SPRINGDALE, Ark. (BP)–Pastor Ronnie Floyd recently assigned long-range homework to his congregants: In less than 365 days, they must read 1,189 chapters that span the events of several centuries.
On Nov. 28, First Baptist Church of Springdale, Ark., began asking church attendees to sign a card of commitment to read through the entire Bible during 2005, the year the Southern Baptist Convention has declared the Year of the Bible. To encourage people to take the challenge, the church offered a new Holman Christian Standard Bible to every northwest Arkansas resident in sixth grade and older who attended First Baptist of Springdale or its second campus, the Church at Pinnacle Hills, during a six-week period.
“I wanted everyone in the same translation and participating in the same plan,” Floyd said. “The Holman Christian Bible is new and scholastic, and I was impressed with the way [the translation] was done, and the whole process.”
In 2004, the Broadman & Holman division of LifeWay Christian Resources of the Southern Baptist Convention published the complete Holman Christian Standard Bible after nearly 20 years of research and translation.
The church originally purchased 5,000 red-letter edition Bibles and 500 large-print Ultrathin Holman Bibles to give away each Sunday from Nov. 28-Jan. 2. During those six weeks, the church purchased an additional 500 large-print editions, bringing the total number of available Bibles to 6,000. Along with the Bible, everyone received a bookmark printed with a year-long reading plan Floyd developed.
“I based the plan on the time of year and keeping the wind under their belts,” Floyd said.
The reading plan began in 1 John and, on Jan. 2, participants finished that book as well as 2 John and 3 John, with Floyd noting, “It should feel good to make it through three books in the first two days.”
But for Floyd, the Bible challenge is about more than making it through — it is a project he knows can “make a major difference in a person’s life.”
Floyd said he began reading through the Bible once a year several years ago. He has made that journey in different ways including straight through from Genesis to Revelation, chronologically and, most recently, by completing individual books God placed on his heart, then checking them off in the table of contents.

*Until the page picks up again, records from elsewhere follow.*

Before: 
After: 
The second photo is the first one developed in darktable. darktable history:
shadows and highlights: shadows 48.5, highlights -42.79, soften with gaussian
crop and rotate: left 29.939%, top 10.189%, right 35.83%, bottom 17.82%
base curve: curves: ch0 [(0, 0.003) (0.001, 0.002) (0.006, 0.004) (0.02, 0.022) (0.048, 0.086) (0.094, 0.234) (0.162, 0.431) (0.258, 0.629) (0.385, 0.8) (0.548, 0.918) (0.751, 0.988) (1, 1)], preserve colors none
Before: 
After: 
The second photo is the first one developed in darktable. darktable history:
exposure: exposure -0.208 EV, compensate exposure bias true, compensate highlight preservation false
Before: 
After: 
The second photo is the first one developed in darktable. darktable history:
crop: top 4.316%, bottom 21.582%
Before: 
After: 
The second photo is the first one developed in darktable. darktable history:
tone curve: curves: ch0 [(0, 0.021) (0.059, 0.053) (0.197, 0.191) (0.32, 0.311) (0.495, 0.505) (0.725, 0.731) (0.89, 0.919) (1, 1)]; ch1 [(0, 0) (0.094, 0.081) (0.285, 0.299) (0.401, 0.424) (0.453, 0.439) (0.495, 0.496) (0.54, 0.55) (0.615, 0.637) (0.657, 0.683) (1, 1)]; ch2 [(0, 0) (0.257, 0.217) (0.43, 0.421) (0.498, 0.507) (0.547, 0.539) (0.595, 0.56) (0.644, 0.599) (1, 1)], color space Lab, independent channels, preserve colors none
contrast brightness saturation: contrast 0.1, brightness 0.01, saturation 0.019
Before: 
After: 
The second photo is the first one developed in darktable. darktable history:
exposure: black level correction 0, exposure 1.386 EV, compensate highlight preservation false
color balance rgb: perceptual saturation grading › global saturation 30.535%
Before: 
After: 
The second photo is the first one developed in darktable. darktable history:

“Personally, it’s been a great discipline to have in my life,” he said. “I don’t know of very many things that will impact a person’s life like reading through the Bible.”
That is why he decided to challenge youth as young as sixth-graders to complete the Bible readings along with the adults in their church.
“We are really urging some of these older teenagers to get involved with us,” Floyd said. “They can be leaders among their peers.”
During January and February, youth and adult Sunday School classes at the Arkansas church are participating in a four-week curriculum adapted by the staff on the relevance and truth of the Bible, said Chris Swain, the church’s sixth- and seventh-grade minister.
“It’s good for us when we’re memorizing Scripture to have everyone feeling like they’re literally on the same page,” said Swain, adding that the layout of the Holman Christian Standard Bible appealed to him when he received his first copy several months ago.
Scotty Sappenfield, 12, is one of the seventh-graders in Swain’s youth group. Sappenfield said he looks forward to accepting his pastor’s challenge because it will give him an opportunity to become more mature in his faith.
“It will make me less ashamed and bolder in what the Word says,” Sappenfield said. “I’m going to be committed to Christ and be in His Word every day.”
Sappenfield’s excitement about the challenge encourages his mother, Candi. “It’s very encouraging as a mom to know my kids are excited about reading through the Bible,” she said.
Candi Sappenfield said she and her husband, Joel, along with their three children, will use dinnertime to support one another in the project.
“We have such busy schedules, so I doubt we’ll be able to do the readings together very often, but it will bring us together with a common topic to talk about,” she said. “To think that the church is doing this in unity is exciting.”
While the church is participating as a group, Floyd believes Bible readings have a tendency to personally affect individuals.
“God’s Word is like a diamond,” he said. “It depends what light is under it as to what each person sees. Experience changes people’s perception of the text.”
The final reading in Floyd’s plan is scheduled for Dec. 17, 2005, so people who have fallen behind the reading schedule will have time to catch up by the end of the year. At the end of 2005, Floyd hopes the challenge will have put the Word of God “in their hearts and under their feet.”
The church reported that 4,053 people accepted the pastor’s challenge throughout the six-week campaign and 5,570 people received a new Bible. Visitors to the church will receive the remaining Bibles.